**THINGS TO DO**
A – Indicate whether each statement agrees with the char type documentation below: (i) a char is stored as a fixed-width 32-bit value; (ii) surrogate code points in a char literal are reported only at run time; (iii) chars are compared with locale-sensitive collation by default. For each, answer yes or no and quote the deciding words.
B – Quote the stretch of the char type documentation from "char represents a" through "('A', '\n', '\u2603', '\U0001F680').".

**EXERCISE TEXT**
*** Begin section ***

Types

Characters

char represents a single Unicode scalar value: any code point in U+0000 … U+10FFFF excluding the surrogate range U+D800 … U+DFFF. It is not a “byte” and not necessarily what a user perceives as a single letter (see grapheme clusters note below).

  • Storage: 32-bit value (fixed width).
  • Encoding: UTF-8 when serialized; 1–4 bytes.
  • Domain: All Unicode scalar values; surrogates are invalid. (Noncharacters are allowed by Unicode but typically discouraged in text meant for interchange.)

Quick reference

  • Construct with literals ('A', '\n', '\u2603', '\U0001F680').
  • Convert to bytes: c.to_utf8() or c.encode_utf8(buf).
  • Inspect & classify: is_ascii(), is_alphabetic(), is_numeric(), is_whitespace(), …
  • Case convert: to_upper(), to_lower(), case_fold() (may expand to multiple chars).
  • Order & compare by code point; locale-sensitive collation requires higher-level APIs.

Literals & escapes

let a: char = 'A'
let b: char = '\n'            # newline
let c: char = '\t'            # tab
let d: char = '\''            # single quote
let e: char = '\\'            # backslash
let s: char = '\u2603'        # U+2603 SNOWMAN (☃)
let r: char = '\U0001F680'    # U+1F680 ROCKET (🚀)
let z: char = '\x00'          # single byte 0x00 (NUL)

Supported escapes:

  • Control/whitespace: \n \r \t \0
  • Quote/backslash: \' \" \\
  • Byte: \xNN (two hex digits; must map to a valid scalar)
  • Unicode (BMP): \uNNNN (four hex)
  • Unicode (full): \UNNNNNNNN (up to eight hex, ≤ 10FFFF, non-surrogate)

Invalid escapes or surrogate code points raise a compile-time error.


Construction & validation

let ok:  char = char.from_u32(0x03A9)?       # 'Ω' (throws if invalid)
let any: char = char.from_u32_lossy(0xD800)  # returns U+FFFD replacement
let raw: char = char.from_u32_unchecked(0x41) # unsafe: no validation
  • from_u32(u)char? (throws on surrogate/out-of-range)
  • from_u32_lossy(u) → returns U+FFFD for invalid input
  • from_u32_unchecked(u)unsafe: caller guarantees validity
let u: u32 = 'Ω'.to_u32()    # 0x03A9

Encoding & decoding UTF-8

let bytes: []u8 = 'é'.to_utf8()            # [0xC3, 0xA9]
let mut buf: [u8; 4]
let n: usize = '🚀'.encode_utf8(&mut buf)  # writes into buf; n == 4

let (ch, used) = char.decode_utf8_prefix(bytes)?  # decode first scalar
  • to_utf8() allocates a tiny slice (1–4 bytes).

*** End section ***

(Figure comprehension tasks)
*** Begin section ***

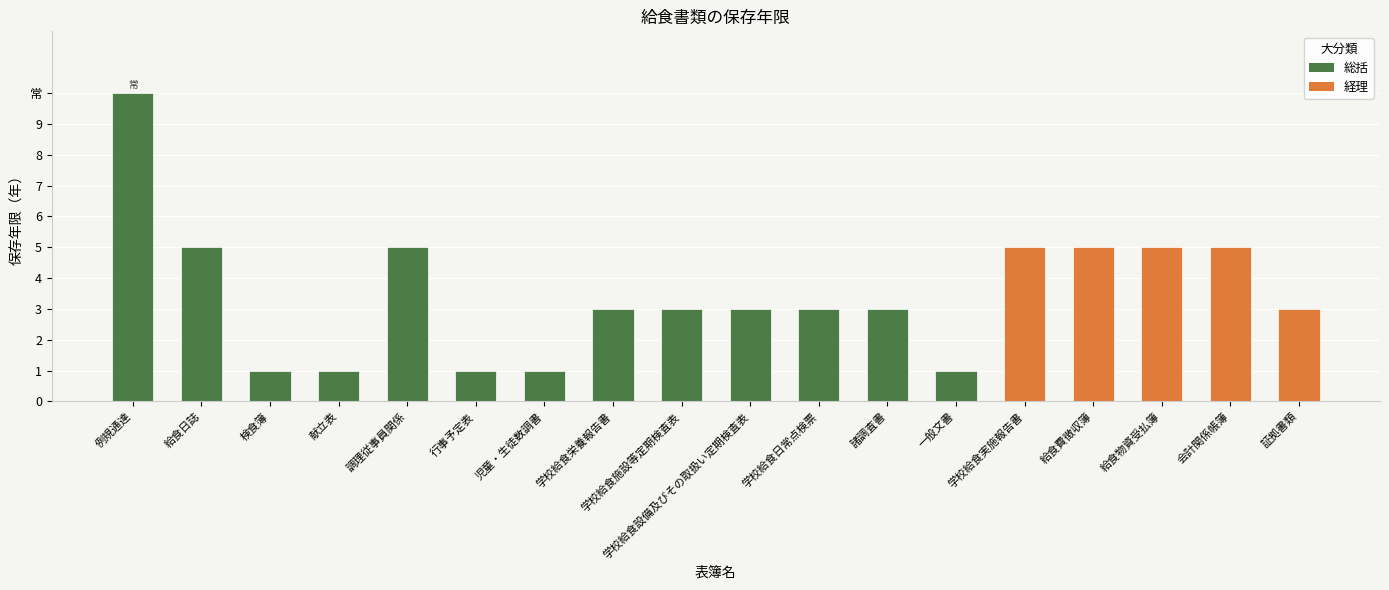

How many bars are there in total?

18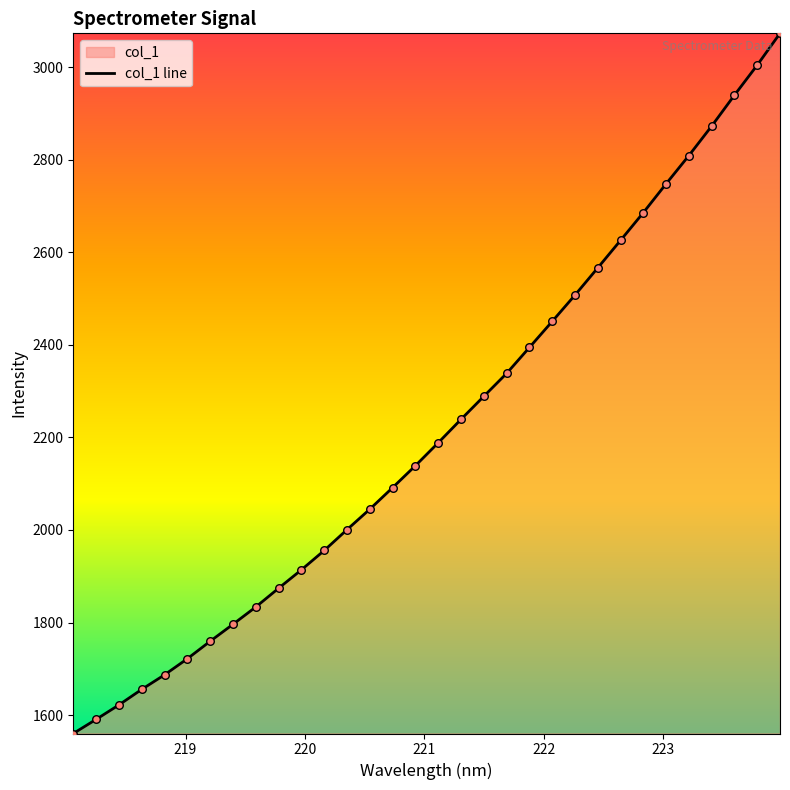

What is the maximum value shown in the chart?

3072.9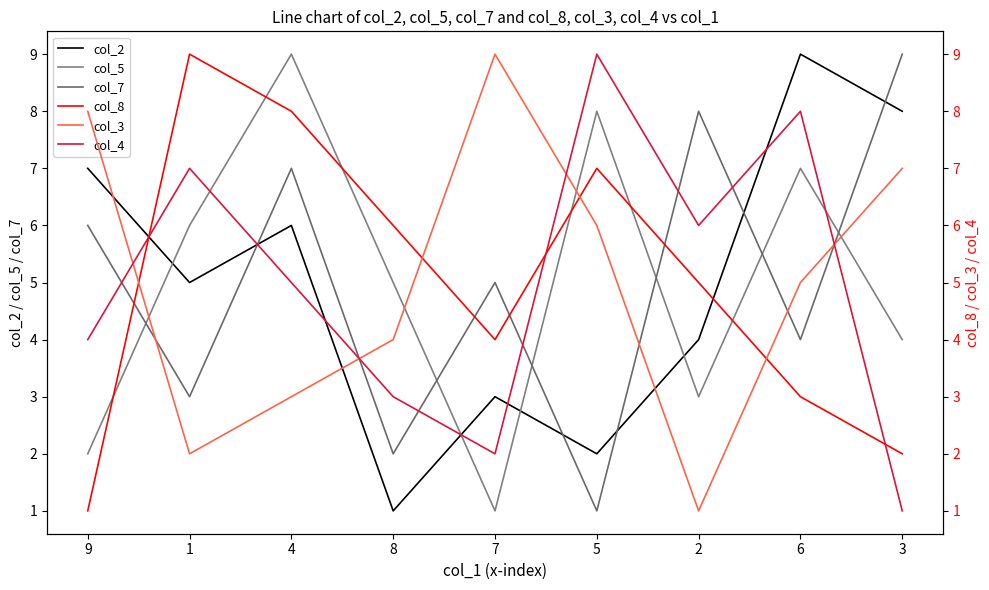

Which series changed the most between 4 and 2?

col_5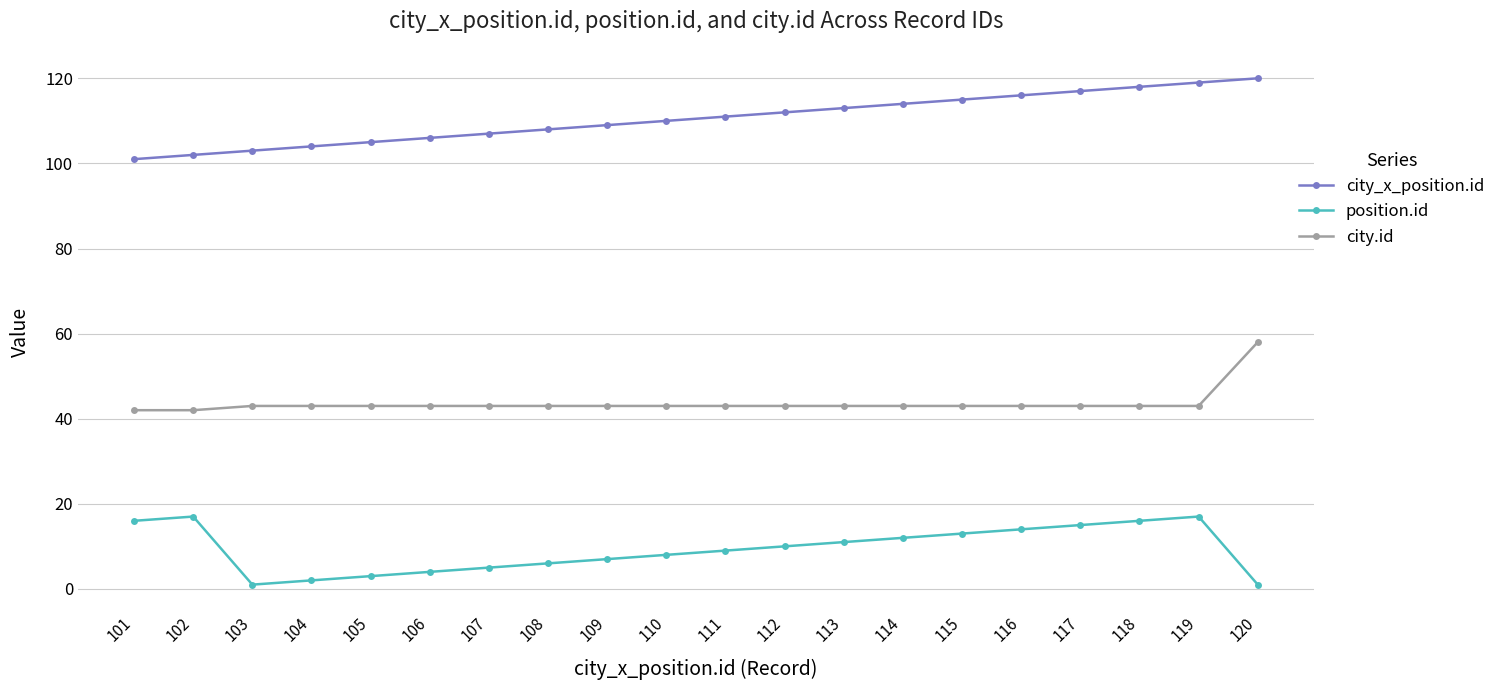

What is the difference between the maximum and minimum values in the city_x_position.id series?

19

*** End section ***

**SOLUTIONS TO EACH TASK**
A –
(i) Yes: "Storage: 32-bit value (fixed width)."
(ii) No: "Invalid escapes or surrogate code points raise a compile-time error."
(iii) No: "Order & compare by code point; locale-sensitive collation requires higher-level APIs."

B –
char represents a single Unicode scalar value: any code point in U+0000 … U+10FFFF excluding the surrogate range U+D800 … U+DFFF. It is not a “byte” and not necessarily what a user perceives as a single letter (see grapheme clusters note below).

  • Storage: 32-bit value (fixed width).
  • Encoding: UTF-8 when serialized; 1–4 bytes.
  • Domain: All Unicode scalar values; surrogates are invalid. (Noncharacters are allowed by Unicode but typically discouraged in text meant for interchange.)

Quick reference

  • Construct with literals ('A', '\n', '\u2603', '\U0001F680').